Pressed the wrong button when I tried to edit the code example... here's the correct (simplified) example:
def handle_sigterm(*_: Any) -> None :
"""Shutdown gracefully."""
done_event = server.stop(30)
done_event.wait(30)
server = grpc.server(
futures.ThreadPoolExecutor(max_workers = options['max_workers']),
)
add_Servicer_to_server(service, server)
server.add_insecure_port(options['address'])
server.start()
signal(SIGTERM, handle_sigterm)
server.wait_for_termination()
I'm deploying my service through kubernetes, which stops pods by first sending a SIGTERM event, and, if the pod is still alive after a timeout, it kills it using SIGKILL.

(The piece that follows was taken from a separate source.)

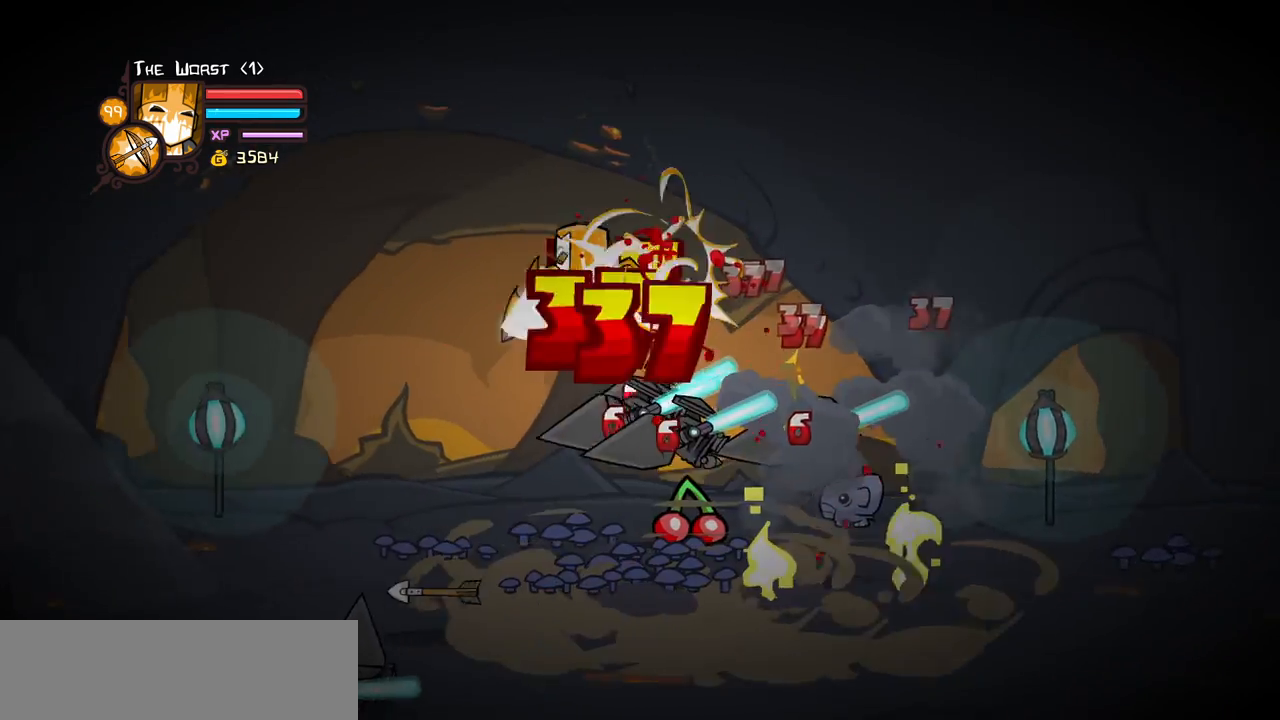
{"keys": ["light", "right"], "events": [[50, "right", "down"], [100, "heavy", "up"], [100, "left", "up"], [200, "light", "down"], [333, "light", "up"], [383, "light", "down"]]}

The behavior that I witness:
* the time it takes for the pod to terminate looks a lot like it's using the full 30s that kubernetes gives it = it ends up getting killed by SIGKILL
* the log for the stop of the service inside the SIGTERM handler never appears
So I think that one of following things might be happening here (that I can think of):
1. the handler never gets called because the process gets killed before it gets to handle it
2. the server takes so long to shut down, that kubernetes ends up killing it before it gets to logging the message
3. the shutdown event doesn't get set even after the server is done shutting down, causing kubernetes to kill it without logging the message
And for the long run: would it be possible to get something like wait_for_termination that is capable of handling graceful shutdown natively, without the developers having to add something on top of it?
Thanks for your help!